● WORK ITEM
Given the records below, set each one down again exactly as it reads.

● RECORDS FOR THE TASK

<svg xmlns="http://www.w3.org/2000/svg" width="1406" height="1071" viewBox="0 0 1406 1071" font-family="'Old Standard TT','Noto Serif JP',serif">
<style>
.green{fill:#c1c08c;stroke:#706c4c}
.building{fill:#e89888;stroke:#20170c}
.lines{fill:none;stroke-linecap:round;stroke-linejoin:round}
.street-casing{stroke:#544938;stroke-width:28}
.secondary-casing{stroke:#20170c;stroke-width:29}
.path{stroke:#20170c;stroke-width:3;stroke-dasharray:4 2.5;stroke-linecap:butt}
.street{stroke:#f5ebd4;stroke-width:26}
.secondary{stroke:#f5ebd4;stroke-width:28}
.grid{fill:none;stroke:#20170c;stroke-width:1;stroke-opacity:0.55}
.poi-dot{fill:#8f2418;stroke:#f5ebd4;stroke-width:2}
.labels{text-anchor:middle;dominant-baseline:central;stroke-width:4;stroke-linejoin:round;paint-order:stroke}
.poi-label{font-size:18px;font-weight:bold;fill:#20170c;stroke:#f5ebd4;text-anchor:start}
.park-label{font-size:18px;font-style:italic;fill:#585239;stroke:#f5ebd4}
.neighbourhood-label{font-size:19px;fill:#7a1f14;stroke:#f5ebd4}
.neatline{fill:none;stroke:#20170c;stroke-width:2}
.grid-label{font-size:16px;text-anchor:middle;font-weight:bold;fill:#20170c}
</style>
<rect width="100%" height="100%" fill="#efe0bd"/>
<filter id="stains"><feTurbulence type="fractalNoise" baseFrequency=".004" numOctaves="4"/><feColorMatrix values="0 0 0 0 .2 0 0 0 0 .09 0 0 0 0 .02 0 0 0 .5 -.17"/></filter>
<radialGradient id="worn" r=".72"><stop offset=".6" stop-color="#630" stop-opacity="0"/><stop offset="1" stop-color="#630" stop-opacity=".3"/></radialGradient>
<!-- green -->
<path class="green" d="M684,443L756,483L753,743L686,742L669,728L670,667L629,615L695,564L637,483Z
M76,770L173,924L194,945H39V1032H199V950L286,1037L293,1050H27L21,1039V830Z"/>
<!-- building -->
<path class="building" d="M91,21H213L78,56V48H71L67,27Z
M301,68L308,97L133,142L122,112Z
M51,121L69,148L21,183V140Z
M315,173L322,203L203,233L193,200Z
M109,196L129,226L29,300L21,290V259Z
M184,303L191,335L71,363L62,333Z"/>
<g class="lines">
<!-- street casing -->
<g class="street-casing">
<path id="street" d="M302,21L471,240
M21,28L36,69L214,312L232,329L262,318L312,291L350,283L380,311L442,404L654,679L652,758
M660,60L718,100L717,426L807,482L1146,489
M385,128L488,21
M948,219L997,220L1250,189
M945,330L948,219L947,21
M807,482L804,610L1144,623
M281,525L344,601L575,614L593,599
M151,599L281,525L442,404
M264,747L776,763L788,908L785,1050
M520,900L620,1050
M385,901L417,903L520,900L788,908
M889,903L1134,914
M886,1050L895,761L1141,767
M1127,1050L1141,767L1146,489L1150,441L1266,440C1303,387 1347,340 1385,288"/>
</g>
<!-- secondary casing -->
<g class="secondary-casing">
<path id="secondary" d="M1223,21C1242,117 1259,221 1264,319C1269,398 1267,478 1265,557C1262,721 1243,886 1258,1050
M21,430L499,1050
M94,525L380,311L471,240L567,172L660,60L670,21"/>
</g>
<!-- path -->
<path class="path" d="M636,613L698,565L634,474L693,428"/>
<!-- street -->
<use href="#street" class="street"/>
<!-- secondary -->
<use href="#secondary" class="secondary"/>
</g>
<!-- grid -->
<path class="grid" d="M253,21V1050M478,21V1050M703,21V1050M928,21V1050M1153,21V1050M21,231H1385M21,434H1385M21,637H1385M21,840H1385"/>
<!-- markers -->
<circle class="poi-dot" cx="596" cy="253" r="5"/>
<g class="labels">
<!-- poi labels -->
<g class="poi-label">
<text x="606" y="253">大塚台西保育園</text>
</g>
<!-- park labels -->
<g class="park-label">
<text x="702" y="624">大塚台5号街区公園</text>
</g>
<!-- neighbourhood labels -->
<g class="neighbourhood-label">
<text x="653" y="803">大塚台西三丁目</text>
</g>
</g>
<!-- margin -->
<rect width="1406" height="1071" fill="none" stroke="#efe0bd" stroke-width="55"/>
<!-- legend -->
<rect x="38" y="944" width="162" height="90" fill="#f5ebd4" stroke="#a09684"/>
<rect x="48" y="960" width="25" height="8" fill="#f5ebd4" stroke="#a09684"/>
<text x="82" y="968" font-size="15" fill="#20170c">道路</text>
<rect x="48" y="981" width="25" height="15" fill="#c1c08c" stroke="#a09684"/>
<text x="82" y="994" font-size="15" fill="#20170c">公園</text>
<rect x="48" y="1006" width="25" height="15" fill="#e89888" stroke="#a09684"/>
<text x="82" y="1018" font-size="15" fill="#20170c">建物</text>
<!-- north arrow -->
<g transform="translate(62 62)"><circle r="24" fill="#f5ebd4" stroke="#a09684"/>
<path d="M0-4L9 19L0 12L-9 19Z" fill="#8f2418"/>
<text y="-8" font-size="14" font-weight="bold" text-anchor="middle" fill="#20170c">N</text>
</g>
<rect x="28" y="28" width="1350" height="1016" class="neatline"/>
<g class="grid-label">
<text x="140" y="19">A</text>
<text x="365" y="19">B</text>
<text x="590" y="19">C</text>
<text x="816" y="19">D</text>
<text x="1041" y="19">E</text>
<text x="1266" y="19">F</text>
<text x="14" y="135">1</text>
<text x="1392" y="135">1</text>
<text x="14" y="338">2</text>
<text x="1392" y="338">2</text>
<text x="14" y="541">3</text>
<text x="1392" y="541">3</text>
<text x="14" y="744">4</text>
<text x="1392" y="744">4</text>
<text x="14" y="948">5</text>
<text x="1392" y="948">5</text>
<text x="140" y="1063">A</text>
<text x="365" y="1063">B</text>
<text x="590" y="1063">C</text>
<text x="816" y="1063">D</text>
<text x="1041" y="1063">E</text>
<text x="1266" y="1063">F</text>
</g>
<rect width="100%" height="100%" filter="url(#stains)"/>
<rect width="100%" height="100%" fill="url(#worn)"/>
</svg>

● SOLUTION TO THIS TASK
<svg xmlns="http://www.w3.org/2000/svg" width="1406" height="1071" viewBox="0 0 1406 1071" font-family="'Old Standard TT','Noto Serif JP',serif">
<style>
.green{fill:#c1c08c;stroke:#706c4c}
.building{fill:#e89888;stroke:#20170c}
.lines{fill:none;stroke-linecap:round;stroke-linejoin:round}
.street-casing{stroke:#544938;stroke-width:28}
.secondary-casing{stroke:#20170c;stroke-width:29}
.path{stroke:#20170c;stroke-width:3;stroke-dasharray:4 2.5;stroke-linecap:butt}
.street{stroke:#f5ebd4;stroke-width:26}
.secondary{stroke:#f5ebd4;stroke-width:28}
.grid{fill:none;stroke:#20170c;stroke-width:1;stroke-opacity:0.55}
.poi-dot{fill:#8f2418;stroke:#f5ebd4;stroke-width:2}
.labels{text-anchor:middle;dominant-baseline:central;stroke-width:4;stroke-linejoin:round;paint-order:stroke}
.poi-label{font-size:18px;font-weight:bold;fill:#20170c;stroke:#f5ebd4;text-anchor:start}
.park-label{font-size:18px;font-style:italic;fill:#585239;stroke:#f5ebd4}
.neighbourhood-label{font-size:19px;fill:#7a1f14;stroke:#f5ebd4}
.neatline{fill:none;stroke:#20170c;stroke-width:2}
.grid-label{font-size:16px;text-anchor:middle;font-weight:bold;fill:#20170c}
</style>
<rect width="100%" height="100%" fill="#efe0bd"/>
<filter id="stains"><feTurbulence type="fractalNoise" baseFrequency=".004" numOctaves="4"/><feColorMatrix values="0 0 0 0 .2 0 0 0 0 .09 0 0 0 0 .02 0 0 0 .5 -.17"/></filter>
<radialGradient id="worn" r=".72"><stop offset=".6" stop-color="#630" stop-opacity="0"/><stop offset="1" stop-color="#630" stop-opacity=".3"/></radialGradient>
<!-- green -->
<path class="green" d="M684,443L756,483L753,743L686,742L669,728L670,667L629,615L695,564L637,483Z
M76,770L173,924L194,945H39V1032H199V950L286,1037L293,1050H27L21,1039V830Z"/>
<!-- building -->
<path class="building" d="M91,21H213L78,56V48H71L67,27Z
M301,68L308,97L133,142L122,112Z
M51,121L69,148L21,183V140Z
M315,173L322,203L203,233L193,200Z
M109,196L129,226L29,300L21,290V259Z
M184,303L191,335L71,363L62,333Z"/>
<g class="lines">
<!-- street casing -->
<g class="street-casing">
<path id="street" d="M302,21L471,240
M21,28L36,69L214,312L232,329L262,318L312,291L350,283L380,311L442,404L654,679L652,758
M660,60L718,100L717,426L807,482L1146,489
M385,128L488,21
M948,219L997,220L1250,189
M945,330L948,219L947,21
M807,482L804,610L1144,623
M281,525L344,601L575,614L593,599
M151,599L281,525L442,404
M264,747L776,763L788,908L785,1050
M520,900L620,1050
M385,901L417,903L520,900L788,908
M889,903L1134,914
M886,1050L895,761L1141,767
M1127,1050L1141,767L1146,489L1150,441L1266,440C1303,387 1347,340 1385,288"/>
</g>
<!-- secondary casing -->
<g class="secondary-casing">
<path id="secondary" d="M1223,21C1242,117 1259,221 1264,319C1269,398 1267,478 1265,557C1262,721 1243,886 1258,1050
M21,430L499,1050
M94,525L380,311L471,240L567,172L660,60L670,21"/>
</g>
<!-- path -->
<path class="path" d="M636,613L698,565L634,474L693,428"/>
<!-- street -->
<use href="#street" class="street"/>
<!-- secondary -->
<use href="#secondary" class="secondary"/>
</g>
<!-- grid -->
<path class="grid" d="M253,21V1050M478,21V1050M703,21V1050M928,21V1050M1153,21V1050M21,231H1385M21,434H1385M21,637H1385M21,840H1385"/>
<!-- markers -->
<circle class="poi-dot" cx="596" cy="253" r="5"/>
<g class="labels">
<!-- poi labels -->
<g class="poi-label">
<text x="606" y="253">大塚台西保育園</text>
</g>
<!-- park labels -->
<g class="park-label">
<text x="702" y="624">大塚台5号街区公園</text>
</g>
<!-- neighbourhood labels -->
<g class="neighbourhood-label">
<text x="653" y="803">大塚台西三丁目</text>
</g>
</g>
<!-- margin -->
<rect width="1406" height="1071" fill="none" stroke="#efe0bd" stroke-width="55"/>
<!-- legend -->
<rect x="38" y="944" width="162" height="90" fill="#f5ebd4" stroke="#a09684"/>
<rect x="48" y="960" width="25" height="8" fill="#f5ebd4" stroke="#a09684"/>
<text x="82" y="968" font-size="15" fill="#20170c">道路</text>
<rect x="48" y="981" width="25" height="15" fill="#c1c08c" stroke="#a09684"/>
<text x="82" y="994" font-size="15" fill="#20170c">公園</text>
<rect x="48" y="1006" width="25" height="15" fill="#e89888" stroke="#a09684"/>
<text x="82" y="1018" font-size="15" fill="#20170c">建物</text>
<!-- north arrow -->
<g transform="translate(62 62)"><circle r="24" fill="#f5ebd4" stroke="#a09684"/>
<path d="M0-4L9 19L0 12L-9 19Z" fill="#8f2418"/>
<text y="-8" font-size="14" font-weight="bold" text-anchor="middle" fill="#20170c">N</text>
</g>
<rect x="28" y="28" width="1350" height="1016" class="neatline"/>
<g class="grid-label">
<text x="140" y="19">A</text>
<text x="365" y="19">B</text>
<text x="590" y="19">C</text>
<text x="816" y="19">D</text>
<text x="1041" y="19">E</text>
<text x="1266" y="19">F</text>
<text x="14" y="135">1</text>
<text x="1392" y="135">1</text>
<text x="14" y="338">2</text>
<text x="1392" y="338">2</text>
<text x="14" y="541">3</text>
<text x="1392" y="541">3</text>
<text x="14" y="744">4</text>
<text x="1392" y="744">4</text>
<text x="14" y="948">5</text>
<text x="1392" y="948">5</text>
<text x="140" y="1063">A</text>
<text x="365" y="1063">B</text>
<text x="590" y="1063">C</text>
<text x="816" y="1063">D</text>
<text x="1041" y="1063">E</text>
<text x="1266" y="1063">F</text>
</g>
<rect width="100%" height="100%" filter="url(#stains)"/>
<rect width="100%" height="100%" fill="url(#worn)"/>
</svg>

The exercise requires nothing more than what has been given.